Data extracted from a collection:
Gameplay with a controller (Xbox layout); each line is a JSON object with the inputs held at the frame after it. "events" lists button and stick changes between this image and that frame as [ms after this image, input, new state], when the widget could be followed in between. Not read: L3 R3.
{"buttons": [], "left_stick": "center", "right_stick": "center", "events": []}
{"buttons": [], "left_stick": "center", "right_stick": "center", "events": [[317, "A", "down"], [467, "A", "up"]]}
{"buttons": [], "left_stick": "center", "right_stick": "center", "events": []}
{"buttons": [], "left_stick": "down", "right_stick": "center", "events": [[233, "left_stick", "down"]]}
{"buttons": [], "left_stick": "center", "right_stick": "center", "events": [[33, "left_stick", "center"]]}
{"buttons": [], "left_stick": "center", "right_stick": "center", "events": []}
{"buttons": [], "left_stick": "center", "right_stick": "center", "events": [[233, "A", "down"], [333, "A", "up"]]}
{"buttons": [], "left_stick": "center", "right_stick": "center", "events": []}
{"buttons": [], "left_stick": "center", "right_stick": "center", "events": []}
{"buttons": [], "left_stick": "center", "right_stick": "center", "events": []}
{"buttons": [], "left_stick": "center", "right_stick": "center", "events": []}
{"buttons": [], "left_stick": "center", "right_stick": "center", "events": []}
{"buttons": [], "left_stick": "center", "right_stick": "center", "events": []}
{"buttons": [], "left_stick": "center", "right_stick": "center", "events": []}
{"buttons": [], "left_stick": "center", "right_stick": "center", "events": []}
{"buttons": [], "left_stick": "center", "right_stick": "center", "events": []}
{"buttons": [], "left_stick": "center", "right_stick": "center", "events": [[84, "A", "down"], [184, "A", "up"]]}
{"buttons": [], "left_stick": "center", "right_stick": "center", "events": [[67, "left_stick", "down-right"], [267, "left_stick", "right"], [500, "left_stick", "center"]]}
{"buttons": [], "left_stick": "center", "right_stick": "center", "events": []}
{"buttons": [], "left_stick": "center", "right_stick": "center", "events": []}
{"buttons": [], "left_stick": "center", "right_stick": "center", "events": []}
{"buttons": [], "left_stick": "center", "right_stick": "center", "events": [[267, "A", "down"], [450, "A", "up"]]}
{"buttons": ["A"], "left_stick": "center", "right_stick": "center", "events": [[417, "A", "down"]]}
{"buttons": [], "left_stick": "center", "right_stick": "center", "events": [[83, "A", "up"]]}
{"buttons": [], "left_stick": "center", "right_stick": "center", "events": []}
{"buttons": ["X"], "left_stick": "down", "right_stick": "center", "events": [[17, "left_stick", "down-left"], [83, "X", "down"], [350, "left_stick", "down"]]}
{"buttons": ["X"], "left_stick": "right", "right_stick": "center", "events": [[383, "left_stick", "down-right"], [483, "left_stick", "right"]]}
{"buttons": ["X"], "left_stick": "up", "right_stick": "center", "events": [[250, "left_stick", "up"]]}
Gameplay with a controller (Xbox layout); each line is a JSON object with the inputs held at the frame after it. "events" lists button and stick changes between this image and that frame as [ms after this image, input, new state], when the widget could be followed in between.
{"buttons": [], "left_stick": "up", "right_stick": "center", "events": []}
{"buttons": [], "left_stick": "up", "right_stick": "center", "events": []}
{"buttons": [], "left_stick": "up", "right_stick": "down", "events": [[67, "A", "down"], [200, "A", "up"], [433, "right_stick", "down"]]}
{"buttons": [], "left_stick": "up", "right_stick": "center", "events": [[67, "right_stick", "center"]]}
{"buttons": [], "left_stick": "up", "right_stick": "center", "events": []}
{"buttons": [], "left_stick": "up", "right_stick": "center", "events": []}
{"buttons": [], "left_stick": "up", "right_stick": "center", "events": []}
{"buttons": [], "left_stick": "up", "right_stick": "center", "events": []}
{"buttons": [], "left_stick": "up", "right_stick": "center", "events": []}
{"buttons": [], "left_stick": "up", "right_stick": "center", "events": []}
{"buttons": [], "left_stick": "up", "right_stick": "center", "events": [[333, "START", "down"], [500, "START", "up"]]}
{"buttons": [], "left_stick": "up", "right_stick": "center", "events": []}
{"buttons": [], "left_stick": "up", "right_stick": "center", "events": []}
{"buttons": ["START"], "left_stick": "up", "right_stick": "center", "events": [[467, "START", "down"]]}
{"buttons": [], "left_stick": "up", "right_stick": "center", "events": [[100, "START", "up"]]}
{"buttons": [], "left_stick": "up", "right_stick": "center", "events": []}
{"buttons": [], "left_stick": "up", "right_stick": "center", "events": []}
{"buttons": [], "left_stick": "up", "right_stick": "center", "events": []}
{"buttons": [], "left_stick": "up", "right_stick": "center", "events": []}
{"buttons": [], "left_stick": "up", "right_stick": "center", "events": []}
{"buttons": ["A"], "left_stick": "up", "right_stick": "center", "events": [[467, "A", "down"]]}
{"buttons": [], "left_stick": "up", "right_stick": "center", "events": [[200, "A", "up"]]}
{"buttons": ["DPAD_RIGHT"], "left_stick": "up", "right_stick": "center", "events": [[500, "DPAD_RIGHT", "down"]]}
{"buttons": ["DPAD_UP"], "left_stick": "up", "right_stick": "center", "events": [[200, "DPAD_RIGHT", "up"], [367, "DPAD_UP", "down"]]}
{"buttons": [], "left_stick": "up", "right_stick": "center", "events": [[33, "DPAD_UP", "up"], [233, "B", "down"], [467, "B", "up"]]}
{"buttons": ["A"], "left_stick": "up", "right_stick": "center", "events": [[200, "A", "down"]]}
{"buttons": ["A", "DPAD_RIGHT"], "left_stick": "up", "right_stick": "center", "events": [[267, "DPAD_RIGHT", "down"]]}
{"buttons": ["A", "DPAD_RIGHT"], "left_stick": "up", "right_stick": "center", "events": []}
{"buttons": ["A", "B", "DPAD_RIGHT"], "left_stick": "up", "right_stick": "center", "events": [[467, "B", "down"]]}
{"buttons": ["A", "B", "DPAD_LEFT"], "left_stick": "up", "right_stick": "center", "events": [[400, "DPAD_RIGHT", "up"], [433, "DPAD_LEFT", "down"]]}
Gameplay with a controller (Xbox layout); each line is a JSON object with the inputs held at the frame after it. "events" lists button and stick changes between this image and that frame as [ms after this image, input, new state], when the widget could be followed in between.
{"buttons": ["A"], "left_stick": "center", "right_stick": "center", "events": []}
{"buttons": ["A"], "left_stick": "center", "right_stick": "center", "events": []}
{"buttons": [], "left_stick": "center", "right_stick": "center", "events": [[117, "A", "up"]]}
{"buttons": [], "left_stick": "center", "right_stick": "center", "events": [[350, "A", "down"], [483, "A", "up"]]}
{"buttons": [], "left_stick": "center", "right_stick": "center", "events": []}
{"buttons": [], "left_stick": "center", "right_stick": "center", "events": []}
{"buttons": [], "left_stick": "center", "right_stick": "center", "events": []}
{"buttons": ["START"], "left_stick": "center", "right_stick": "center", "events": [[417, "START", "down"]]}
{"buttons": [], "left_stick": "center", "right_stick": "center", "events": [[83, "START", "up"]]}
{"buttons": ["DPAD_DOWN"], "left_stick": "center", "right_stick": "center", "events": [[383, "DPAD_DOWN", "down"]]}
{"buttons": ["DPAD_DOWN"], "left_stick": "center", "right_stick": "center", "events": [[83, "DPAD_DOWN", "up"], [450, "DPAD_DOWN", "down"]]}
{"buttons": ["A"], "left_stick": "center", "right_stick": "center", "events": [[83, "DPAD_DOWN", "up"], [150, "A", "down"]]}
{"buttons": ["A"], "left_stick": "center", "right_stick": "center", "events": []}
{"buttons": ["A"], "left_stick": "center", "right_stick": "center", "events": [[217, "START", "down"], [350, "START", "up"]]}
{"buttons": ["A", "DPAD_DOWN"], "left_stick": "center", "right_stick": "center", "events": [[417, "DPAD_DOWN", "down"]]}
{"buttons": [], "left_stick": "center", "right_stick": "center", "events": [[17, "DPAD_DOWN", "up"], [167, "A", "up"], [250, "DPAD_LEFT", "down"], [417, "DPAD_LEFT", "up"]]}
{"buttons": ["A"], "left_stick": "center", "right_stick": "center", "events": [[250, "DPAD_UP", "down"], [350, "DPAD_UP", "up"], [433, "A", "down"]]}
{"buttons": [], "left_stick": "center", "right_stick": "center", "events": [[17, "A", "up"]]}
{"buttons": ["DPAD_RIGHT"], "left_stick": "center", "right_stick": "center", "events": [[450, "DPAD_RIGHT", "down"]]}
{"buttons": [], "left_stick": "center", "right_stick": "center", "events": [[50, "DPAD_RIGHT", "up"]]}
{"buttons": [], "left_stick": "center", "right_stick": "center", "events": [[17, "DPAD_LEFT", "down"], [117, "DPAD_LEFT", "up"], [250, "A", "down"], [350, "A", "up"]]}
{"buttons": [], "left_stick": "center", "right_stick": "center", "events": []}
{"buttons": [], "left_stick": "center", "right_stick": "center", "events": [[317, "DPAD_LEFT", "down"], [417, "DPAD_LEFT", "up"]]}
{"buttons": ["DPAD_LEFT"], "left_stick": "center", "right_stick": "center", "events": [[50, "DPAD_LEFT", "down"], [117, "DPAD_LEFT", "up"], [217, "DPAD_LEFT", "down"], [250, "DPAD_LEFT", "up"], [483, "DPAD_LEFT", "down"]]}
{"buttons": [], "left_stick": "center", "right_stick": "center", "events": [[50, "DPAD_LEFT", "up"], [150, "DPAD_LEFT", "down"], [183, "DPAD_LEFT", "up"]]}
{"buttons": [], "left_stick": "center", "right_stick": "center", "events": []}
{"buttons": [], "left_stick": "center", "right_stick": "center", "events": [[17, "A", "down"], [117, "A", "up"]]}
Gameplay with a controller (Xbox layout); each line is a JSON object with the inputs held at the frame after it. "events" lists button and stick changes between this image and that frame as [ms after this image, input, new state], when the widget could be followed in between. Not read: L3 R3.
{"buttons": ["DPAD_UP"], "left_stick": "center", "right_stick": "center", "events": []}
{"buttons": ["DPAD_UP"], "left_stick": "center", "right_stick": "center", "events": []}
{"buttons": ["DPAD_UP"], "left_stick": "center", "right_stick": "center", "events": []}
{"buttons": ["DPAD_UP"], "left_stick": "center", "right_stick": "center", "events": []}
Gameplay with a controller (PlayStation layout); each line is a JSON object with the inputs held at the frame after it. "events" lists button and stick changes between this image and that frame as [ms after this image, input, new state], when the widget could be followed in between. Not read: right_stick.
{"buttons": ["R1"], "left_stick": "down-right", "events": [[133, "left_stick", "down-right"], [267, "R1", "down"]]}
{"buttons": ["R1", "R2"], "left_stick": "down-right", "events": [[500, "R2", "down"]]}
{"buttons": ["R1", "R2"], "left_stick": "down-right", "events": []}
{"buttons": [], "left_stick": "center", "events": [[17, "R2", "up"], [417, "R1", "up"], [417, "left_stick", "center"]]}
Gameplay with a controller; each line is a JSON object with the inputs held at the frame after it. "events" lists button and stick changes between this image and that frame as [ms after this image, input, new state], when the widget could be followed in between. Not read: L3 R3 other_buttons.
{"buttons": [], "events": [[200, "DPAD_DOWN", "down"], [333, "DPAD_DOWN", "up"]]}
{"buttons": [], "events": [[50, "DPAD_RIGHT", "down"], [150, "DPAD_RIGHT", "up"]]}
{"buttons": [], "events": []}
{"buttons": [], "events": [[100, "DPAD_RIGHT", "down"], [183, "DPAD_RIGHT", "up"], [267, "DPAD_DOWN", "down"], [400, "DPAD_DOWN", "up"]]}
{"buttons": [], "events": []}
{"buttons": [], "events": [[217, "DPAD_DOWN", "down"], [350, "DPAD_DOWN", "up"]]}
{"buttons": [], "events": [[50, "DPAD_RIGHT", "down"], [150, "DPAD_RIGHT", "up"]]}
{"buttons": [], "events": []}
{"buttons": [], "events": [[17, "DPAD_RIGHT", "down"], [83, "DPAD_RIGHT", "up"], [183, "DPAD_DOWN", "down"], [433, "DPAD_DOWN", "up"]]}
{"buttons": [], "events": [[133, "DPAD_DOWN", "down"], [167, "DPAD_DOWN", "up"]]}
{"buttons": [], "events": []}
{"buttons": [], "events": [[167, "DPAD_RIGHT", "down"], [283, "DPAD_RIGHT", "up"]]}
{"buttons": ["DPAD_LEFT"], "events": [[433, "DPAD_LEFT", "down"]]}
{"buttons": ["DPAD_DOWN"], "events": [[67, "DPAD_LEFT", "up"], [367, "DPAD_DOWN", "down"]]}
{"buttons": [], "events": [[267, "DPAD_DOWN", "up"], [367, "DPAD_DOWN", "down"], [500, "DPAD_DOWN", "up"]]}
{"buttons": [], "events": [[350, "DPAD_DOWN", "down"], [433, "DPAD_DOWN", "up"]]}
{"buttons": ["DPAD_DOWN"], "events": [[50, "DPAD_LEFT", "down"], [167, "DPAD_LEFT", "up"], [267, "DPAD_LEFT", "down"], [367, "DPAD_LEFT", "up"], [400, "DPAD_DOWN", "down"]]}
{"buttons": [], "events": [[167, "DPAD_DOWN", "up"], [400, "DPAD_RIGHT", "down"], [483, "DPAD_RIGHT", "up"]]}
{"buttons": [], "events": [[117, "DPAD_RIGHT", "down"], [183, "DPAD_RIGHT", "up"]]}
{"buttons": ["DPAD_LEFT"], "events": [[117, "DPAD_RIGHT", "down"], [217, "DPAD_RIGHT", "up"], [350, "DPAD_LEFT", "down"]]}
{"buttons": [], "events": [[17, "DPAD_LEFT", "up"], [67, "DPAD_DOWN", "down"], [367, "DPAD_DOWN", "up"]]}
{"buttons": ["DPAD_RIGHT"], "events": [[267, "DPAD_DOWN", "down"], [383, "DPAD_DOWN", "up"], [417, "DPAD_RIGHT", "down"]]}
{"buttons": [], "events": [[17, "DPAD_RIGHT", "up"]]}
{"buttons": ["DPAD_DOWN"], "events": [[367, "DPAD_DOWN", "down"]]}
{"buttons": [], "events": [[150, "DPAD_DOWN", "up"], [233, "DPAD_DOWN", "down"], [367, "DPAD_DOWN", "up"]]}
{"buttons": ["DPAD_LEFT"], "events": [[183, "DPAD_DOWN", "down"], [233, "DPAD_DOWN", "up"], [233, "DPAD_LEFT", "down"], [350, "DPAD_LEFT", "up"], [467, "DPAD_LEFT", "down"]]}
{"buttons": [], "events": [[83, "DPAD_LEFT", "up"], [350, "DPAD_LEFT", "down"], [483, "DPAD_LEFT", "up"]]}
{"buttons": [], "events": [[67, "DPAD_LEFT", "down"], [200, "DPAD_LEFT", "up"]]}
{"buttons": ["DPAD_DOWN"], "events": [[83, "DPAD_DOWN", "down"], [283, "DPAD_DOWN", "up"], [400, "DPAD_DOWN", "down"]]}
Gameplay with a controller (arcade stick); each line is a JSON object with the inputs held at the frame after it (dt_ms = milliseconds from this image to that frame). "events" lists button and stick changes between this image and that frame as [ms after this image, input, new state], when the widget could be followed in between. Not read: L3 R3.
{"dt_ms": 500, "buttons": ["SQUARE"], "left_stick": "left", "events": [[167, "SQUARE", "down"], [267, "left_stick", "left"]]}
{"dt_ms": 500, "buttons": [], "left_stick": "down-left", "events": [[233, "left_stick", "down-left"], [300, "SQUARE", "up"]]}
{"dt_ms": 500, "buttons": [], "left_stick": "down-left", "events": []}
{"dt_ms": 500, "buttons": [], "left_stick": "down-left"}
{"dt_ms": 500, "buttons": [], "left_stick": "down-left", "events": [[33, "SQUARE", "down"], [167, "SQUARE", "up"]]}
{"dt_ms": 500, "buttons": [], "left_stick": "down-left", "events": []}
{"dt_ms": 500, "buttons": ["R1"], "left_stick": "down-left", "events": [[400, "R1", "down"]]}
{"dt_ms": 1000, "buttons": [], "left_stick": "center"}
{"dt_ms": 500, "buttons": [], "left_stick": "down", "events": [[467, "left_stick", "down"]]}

- [REQUIRED ACTION]
Filter the records above for "SQUARE" and copy every matching line.

- [ANSWER FOR THE TASK]
{"dt_ms": 500, "buttons": ["SQUARE"], "left_stick": "left", "events": [[167, "SQUARE", "down"], [267, "left_stick", "left"]]}
{"dt_ms": 500, "buttons": [], "left_stick": "down-left", "events": [[233, "left_stick", "down-left"], [300, "SQUARE", "up"]]}
{"dt_ms": 500, "buttons": [], "left_stick": "down-left", "events": [[33, "SQUARE", "down"], [167, "SQUARE", "up"]]}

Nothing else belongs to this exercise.